"Gilets jaunes" : le rendez-vous à Matignon avec les porte-parole du mouvement annulé ?

"Gilets jaunes" : le rendez-vous à Matignon avec les porte-parole du mouvement annulé ?
Benjamin Cauchy à Toulouse avec un "gilet jaune", le 21 novembre 2018.

, publié le lundi 03 décembre 2018 à 15h13

Alors que Matignon a annoncé une réunion avec les "gilets jaunes" lundi, un porte-parole du mouvement a déclaré qu'il ne serait pas au rendez-vous. En cause notamment, des menaces dont les représentants du mouvement sont victimes.

Invité de LCI, Benjamin Cauchy, l'un des porte-parole des gilets jaunes, a annoncé qu'il ne se rendra pas à Matignon mardi 4 décembre.

"Nous ne souhaitons pas être des marionnettes au service de la communication gouvernementale", a-t-il déclaré alors que le gouvernement ne semble pas prêt à changer de cap. Il affirme par ailleurs que lui et plusieurs autres représentants du mouvement sont "bloqués dans leur intégrité physique", menacés par des "gilets jaunes" radicalisés. Lundi dans la matinée, Matignon annonçait pourtant cette rencontre dans un communiqué.
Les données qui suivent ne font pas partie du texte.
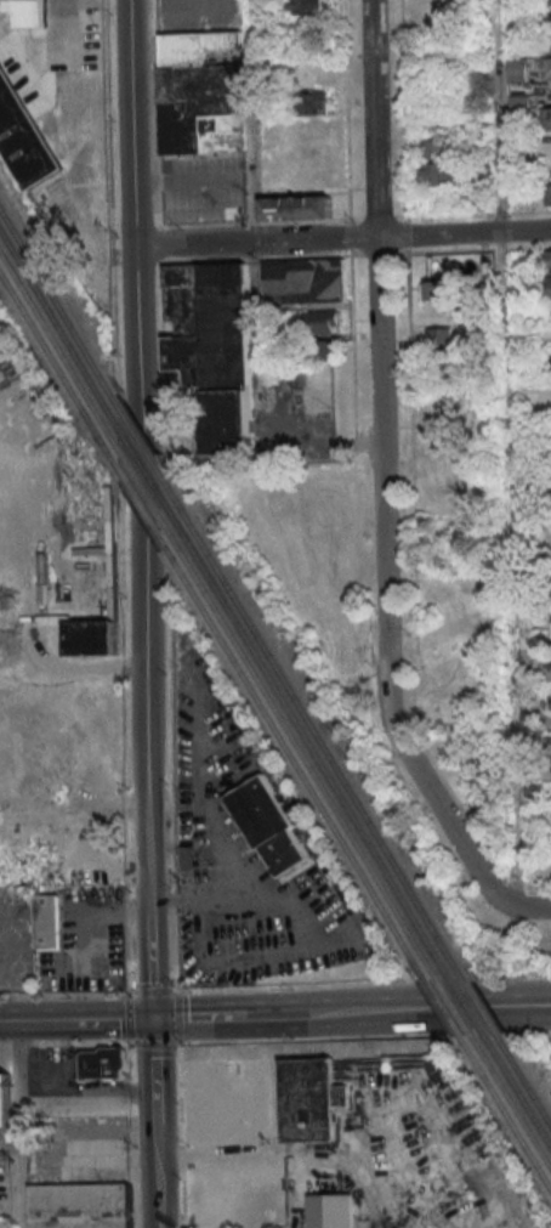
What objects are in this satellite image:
building: (308, 7)
building: (28, 12)
building: (545, 14)
building: (546, 42)
building: (547, 68)
building: (515, 70)
building: (199, 94)
building: (311, 103)
building: (518, 103)
building: (545, 131)
building: (434, 148)
building: (440, 174)
road: (225, 176)
building: (547, 194)
building: (296, 207)
road: (341, 239)
building: (547, 261)
building: (302, 280)
building: (548, 287)
building: (433, 290)
railway: (53, 302)
building: (320, 322)
railway: (54, 324)
building: (437, 337)
railway: (54, 343)
building: (213, 347)
building: (327, 348)
building: (549, 360)
railway: (53, 363)
railway: (138, 442)
road: (288, 444)
road: (136, 457)
railway: (138, 466)
railway: (140, 487)
road: (378, 494)
railway: (139, 507)
building: (95, 540)
park: (308, 553)
road: (165, 614)
building: (89, 640)
railway: (311, 729)
railway: (305, 742)
railway: (299, 753)
railway: (294, 765)
building: (268, 825)
road: (241, 892)
building: (46, 929)
parking lot: (15, 941)
parking lot: (87, 948)
road: (147, 966)
road: (275, 985)
railway: (476, 1005)
railway: (464, 1006)
railway: (452, 1007)
railway: (440, 1008)
road: (350, 1012)
road: (82, 1019)
traffic signals: (149, 1019)
road: (7, 1021)
road: (363, 1037)
road: (64, 1043)
road: (152, 1043)
building: (97, 1063)
building: (436, 1069)
road: (150, 1070)
railway: (525, 1088)
building: (227, 1089)
railway: (519, 1098)
building: (4, 1099)
road: (63, 1099)
building: (308, 1099)
railway: (513, 1110)
railway: (507, 1120)
road: (17, 1124)
road: (9, 1152)
road: (153, 1175)
building: (75, 1205)
building: (328, 1211)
"Une frange dure des gilets jaunes veut intervenir mardi à Paris pour empêcher notre rencontre à Matignon. Quelle image donne-t-on de ce mouvement ?", a déclaré Benjamin Cauchy dans un communiqué cité cette fois par Le Figaro. "Il y a aujourd'hui un entrisme de l'extrême gauche qui manipule les gilets jaunes pacifistes en vue de radicaliser le mouvement", poursuit-il.

"Des groupuscules sont venus entacher ce mouvement pacifiste"
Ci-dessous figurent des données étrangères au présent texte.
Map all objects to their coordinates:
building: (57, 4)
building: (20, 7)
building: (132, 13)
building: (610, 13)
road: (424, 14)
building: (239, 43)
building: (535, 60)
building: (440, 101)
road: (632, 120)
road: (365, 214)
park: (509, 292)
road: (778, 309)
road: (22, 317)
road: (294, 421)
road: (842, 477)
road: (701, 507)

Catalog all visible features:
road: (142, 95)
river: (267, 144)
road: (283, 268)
Ces "gilets jaunes", qui veulent toujours un dialogue avec le gouvernement et se désolidarisent des actes de violences, racontent avoir reçu des menaces de mort. "A priori, il n'y aura aucun 'gilets jaunes' demain à Matignon. Nous le regrettons, mais nous ne sommes pas suicidaires. Des groupuscules sont venus entacher ce mouvement pacifiste", a-t-il estimé.
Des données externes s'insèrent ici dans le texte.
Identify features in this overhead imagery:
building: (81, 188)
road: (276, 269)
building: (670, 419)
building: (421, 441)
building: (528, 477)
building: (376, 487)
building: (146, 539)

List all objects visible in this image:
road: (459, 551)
Jacline Mouraud, l'une des porte-parole des "gilets jaunes libres", ces "gilets jaunes" modérés, affirmait dans la matinée qu'elle et plusieurs autres membres du collectif étaient visés par des menaces de mort. "On est visé par des espèces de gamins anarchistes qui sont manipulés. On reçoit des appels en pleine nuit, des menaces comme 'on a ton adresse, t'en as plus pour longtemps'. D'autres personnes ont reçu des menaces sur leurs enfants", a déclaré à l'AFP celle qui est devenue l'une des figures du mouvement. Les menaces se seraient multipliées depuis la publication dans le JDD dimanche d'une tribune des "gilets jaunes libres" appelant à cesser les violences.